Images with keypoint coordinates

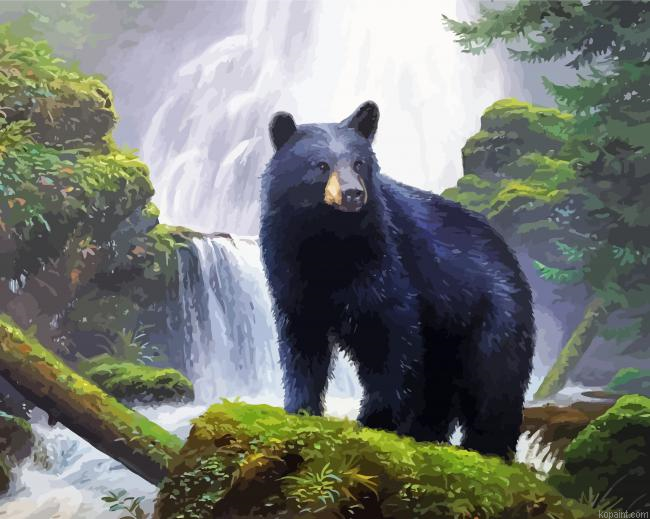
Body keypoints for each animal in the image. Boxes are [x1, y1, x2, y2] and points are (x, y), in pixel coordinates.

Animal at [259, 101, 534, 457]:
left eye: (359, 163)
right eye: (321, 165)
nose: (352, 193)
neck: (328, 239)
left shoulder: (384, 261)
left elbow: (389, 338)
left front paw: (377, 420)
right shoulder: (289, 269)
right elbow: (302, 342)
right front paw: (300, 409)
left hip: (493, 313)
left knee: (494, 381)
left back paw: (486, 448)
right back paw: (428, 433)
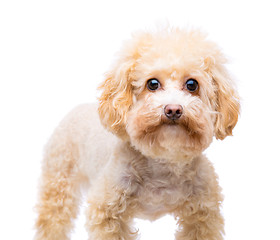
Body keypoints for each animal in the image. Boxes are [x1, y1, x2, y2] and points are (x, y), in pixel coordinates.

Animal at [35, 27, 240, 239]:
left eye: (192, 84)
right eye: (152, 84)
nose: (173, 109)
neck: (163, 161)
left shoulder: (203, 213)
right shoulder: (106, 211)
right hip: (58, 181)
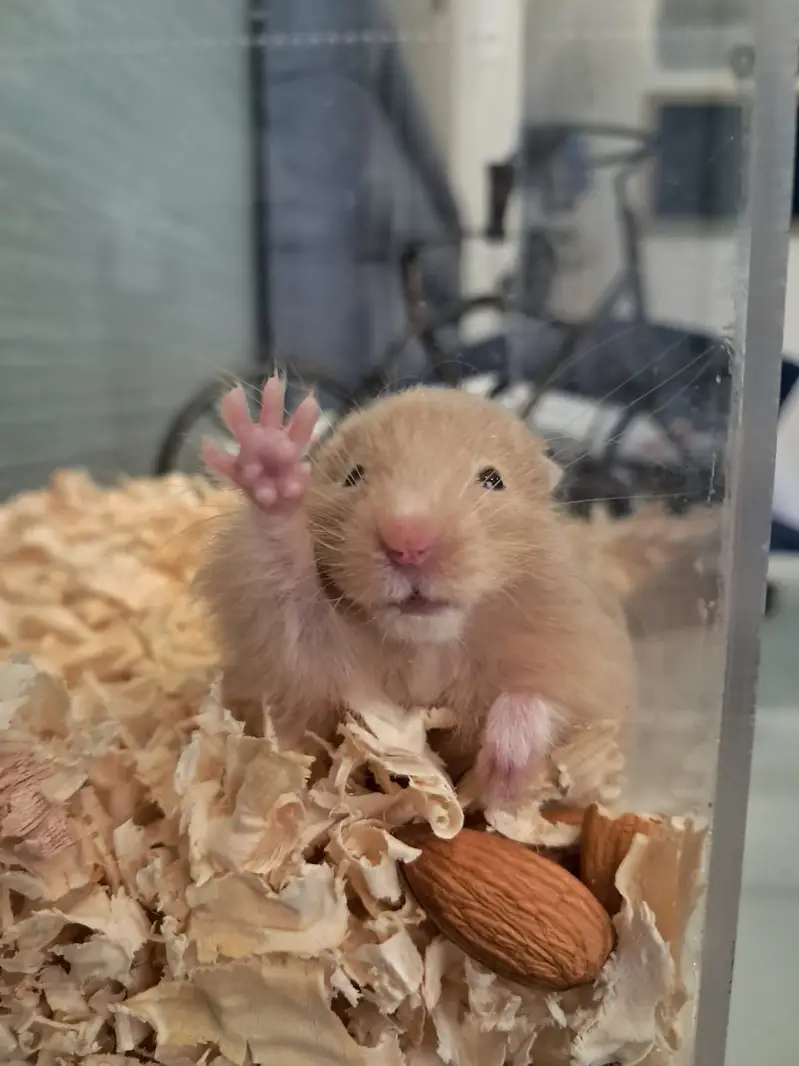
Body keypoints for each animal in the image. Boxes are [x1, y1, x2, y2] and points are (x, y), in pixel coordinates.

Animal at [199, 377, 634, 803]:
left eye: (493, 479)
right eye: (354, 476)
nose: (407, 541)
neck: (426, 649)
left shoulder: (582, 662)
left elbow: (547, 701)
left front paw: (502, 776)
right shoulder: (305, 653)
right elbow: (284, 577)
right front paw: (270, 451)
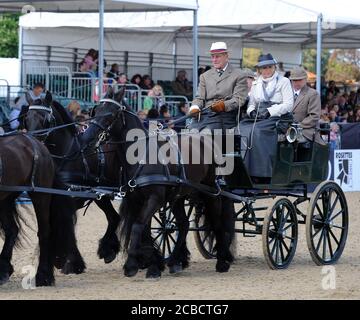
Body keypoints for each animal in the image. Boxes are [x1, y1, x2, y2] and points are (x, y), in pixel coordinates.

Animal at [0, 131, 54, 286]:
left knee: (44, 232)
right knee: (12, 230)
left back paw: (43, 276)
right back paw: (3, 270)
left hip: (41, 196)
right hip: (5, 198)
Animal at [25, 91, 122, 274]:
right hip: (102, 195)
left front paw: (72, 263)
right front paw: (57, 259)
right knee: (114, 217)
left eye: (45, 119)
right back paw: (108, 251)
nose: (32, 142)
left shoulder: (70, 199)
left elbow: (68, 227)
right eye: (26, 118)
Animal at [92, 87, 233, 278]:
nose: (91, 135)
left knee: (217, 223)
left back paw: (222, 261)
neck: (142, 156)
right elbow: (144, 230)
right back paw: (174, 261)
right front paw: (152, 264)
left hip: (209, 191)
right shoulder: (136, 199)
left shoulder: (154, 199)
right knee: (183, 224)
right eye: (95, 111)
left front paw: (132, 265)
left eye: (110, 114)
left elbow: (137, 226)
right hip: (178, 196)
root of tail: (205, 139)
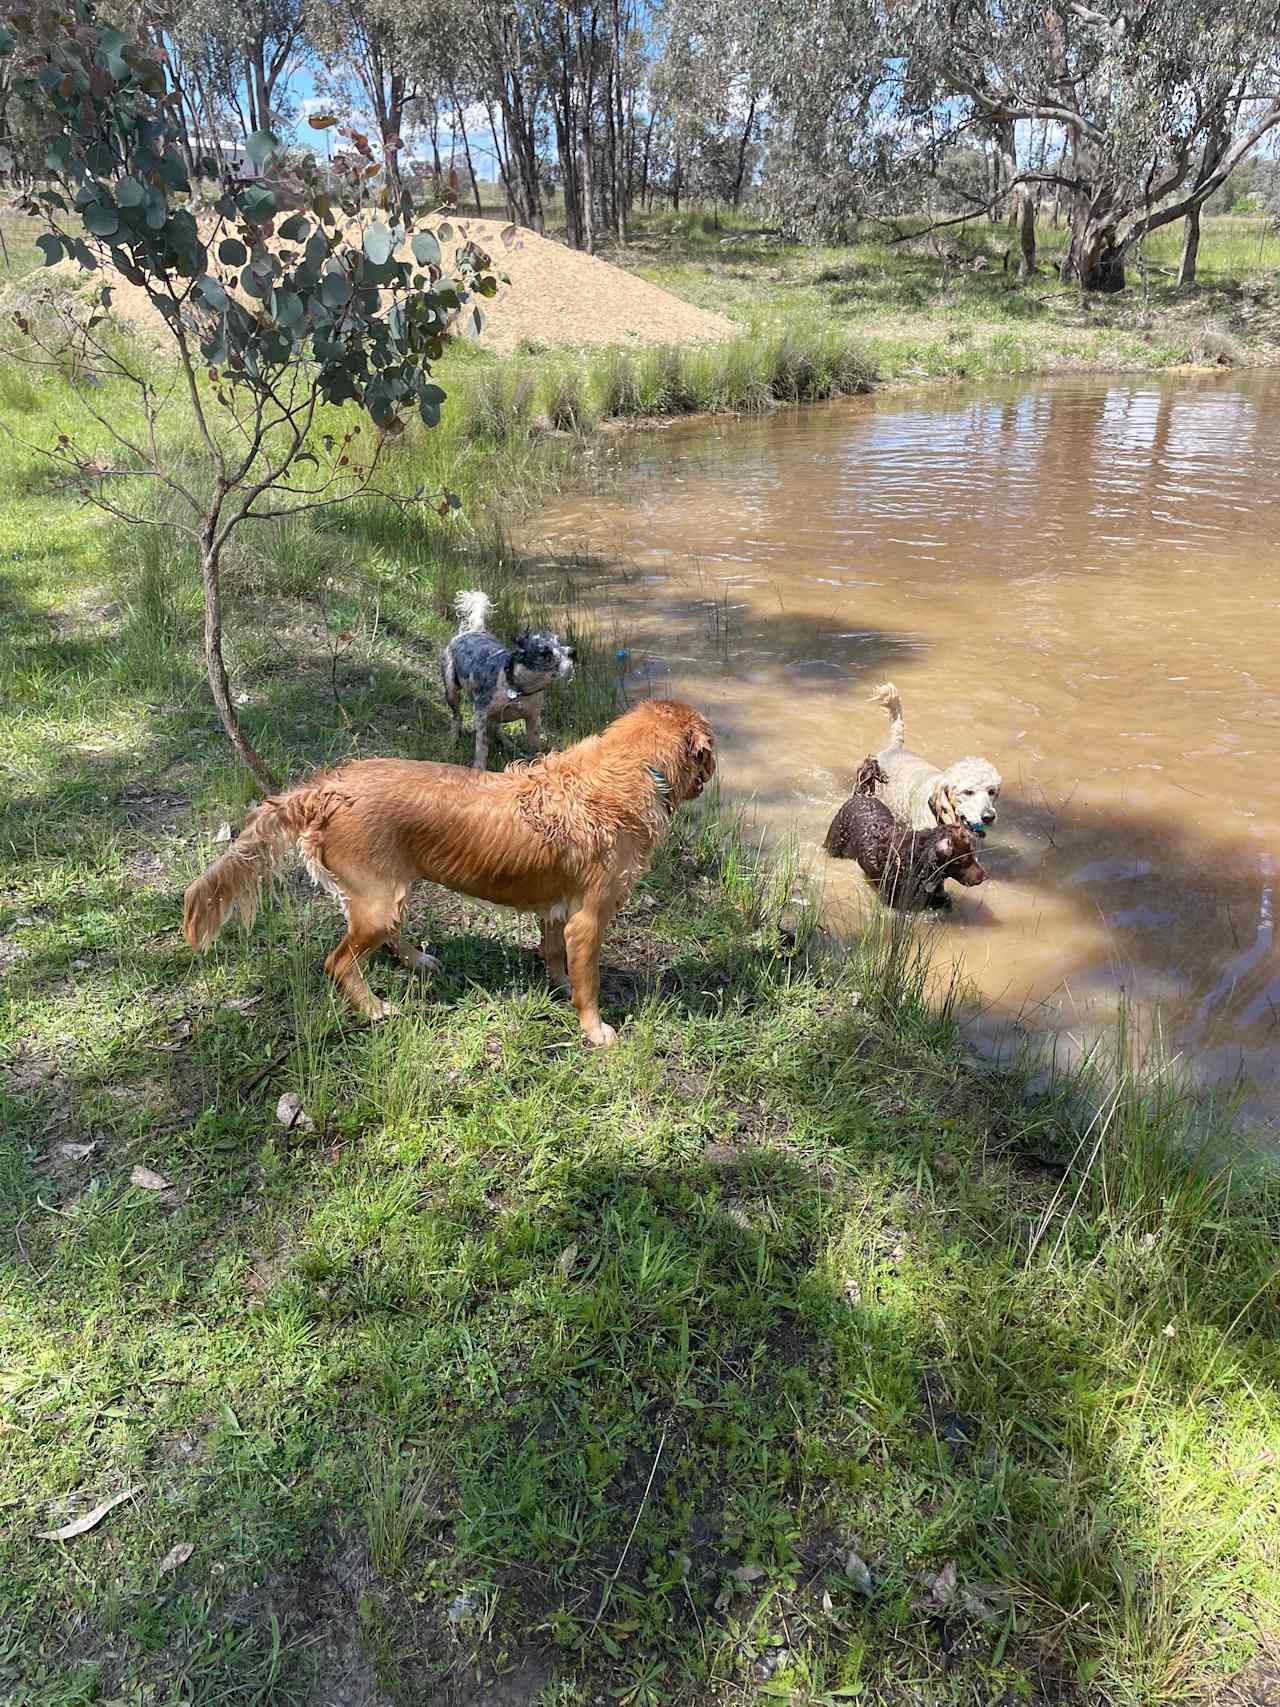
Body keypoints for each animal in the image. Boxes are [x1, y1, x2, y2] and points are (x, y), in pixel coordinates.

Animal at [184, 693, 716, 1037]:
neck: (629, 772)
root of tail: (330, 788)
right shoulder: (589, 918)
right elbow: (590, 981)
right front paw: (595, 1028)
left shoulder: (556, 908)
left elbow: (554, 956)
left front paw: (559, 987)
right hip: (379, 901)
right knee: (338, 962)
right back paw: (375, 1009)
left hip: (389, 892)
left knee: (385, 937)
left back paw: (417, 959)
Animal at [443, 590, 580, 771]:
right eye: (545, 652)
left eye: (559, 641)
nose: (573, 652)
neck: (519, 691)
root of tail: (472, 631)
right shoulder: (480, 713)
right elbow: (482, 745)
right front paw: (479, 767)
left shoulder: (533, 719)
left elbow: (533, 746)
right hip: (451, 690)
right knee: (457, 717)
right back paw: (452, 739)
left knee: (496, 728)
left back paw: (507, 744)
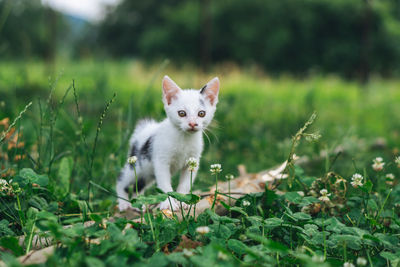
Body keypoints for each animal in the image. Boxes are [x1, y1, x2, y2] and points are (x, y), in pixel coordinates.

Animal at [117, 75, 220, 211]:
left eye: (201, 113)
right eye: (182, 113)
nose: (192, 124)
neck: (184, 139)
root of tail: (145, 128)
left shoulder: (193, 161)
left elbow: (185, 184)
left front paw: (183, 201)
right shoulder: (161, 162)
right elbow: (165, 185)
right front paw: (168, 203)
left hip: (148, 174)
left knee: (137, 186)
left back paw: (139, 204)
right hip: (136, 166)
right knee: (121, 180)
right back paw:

◆ **What you have to do**
Across all the entries above, count each line that has the word "knee" in it, and give only the count.

◆ **Result of this task**
12